# Arvo Pärt



## Guest (Oct 31, 2006)

Over the past few years I have become extremely fond of this Estonian composers work, my favourite CDs at the moment are “Beatus” with the Estonian P.O. and chamber choir, beautifully performed and recorded, what a magnificent choir, and in the instrumental genre I am fascinated by “Alina” with Vladimir Spivakov on Violin, a work made up of 3 variations of Spiegel im Spiegel, separated by 2 solo piano pieces “Fur Alina” played by Alexander Malter.
I find both of these CDs absolutely captivating, and for want of a better word spiritual. Are there any other lovers of this mans music on this forum?


----------



## Tocatta (Nov 3, 2006)

I love Arvo Pärt. I have also fallen in love with his beautiful and stunning simplicity. I really enjoy _I am the True Vine_ and all of the Berliner Messe pieces on it. Just beautiful. _Alina_ is also captivating, haunting, and very beautiful.


----------



## Guest (Nov 4, 2006)

Hi Tocatta, I do not have " I am the True Vine " is that choral ??
after reading your post I spent the evening listening to a good selection of choral and played his "Berliner Messe" the CD notes were interesting, in that he really only became really well known after his dissonant period from 1960 to 68 followed by 8 yrs of silence only to emerge with a new voice, simular to the Renaissance. I bet you are a fan of John Tavener ? who in my opinion is in the same class.


----------



## Tocatta (Nov 3, 2006)

_I Am the True Vine_ is choral yes. And yes I am also farmiliar with John Tavener. I have a recording called _Out of the Night_, which is a split recording. Half Pärt and half Tavener. He is very talented, but I don't enjoy listening to his works as much as I do Pärt's.

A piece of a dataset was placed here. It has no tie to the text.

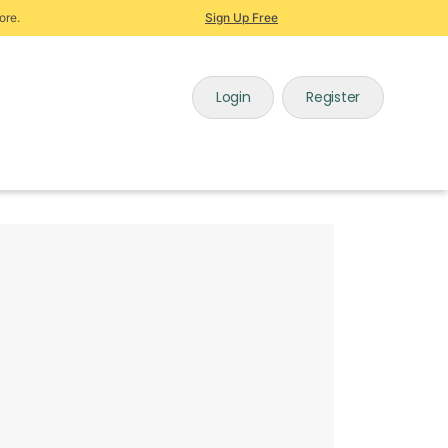
ore.
Sign Up Free
Login
Register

Have you heard any of Pärt's organ works? I'd be glad to share if you haven't.


----------



## Guest (Nov 6, 2006)

Yes I have annum per annum, played by Andrew Lucas, on the same CD as Berliner Messe.
I have not purchased any full price CDs for 2 or 3 yrs, as we have a retailer called "The Warehouse" and there have been loads of CDs at prices from 95cents to $5 so I have purchased CDs that normally would not tempt me, also able to build a varied library, but I have had my fill, and will have to get back to getting the stuff that I really want. 
not sure what you mean by share??


----------



## rojo (May 26, 2006)

I heard Part`s Te Deum on youtube a while ago, but I`ve forgotten who was performing, and now I can`t seem to find the video there anymore.  

I thought it was great.

Btw, great metronome avatar, Andante.


----------



## Guest (Nov 8, 2006)

Thanks rojo, I still use the old clockwork Metronome, more character than the digital ones, I don't have the Te Deum, and being only able to get dial up internet The Videos are a luxury that I do not have.
I found this on Wikipedia this morning Re Tintinnabuli.

http://en.wikipedia.org/wiki/Tintinnabuli


----------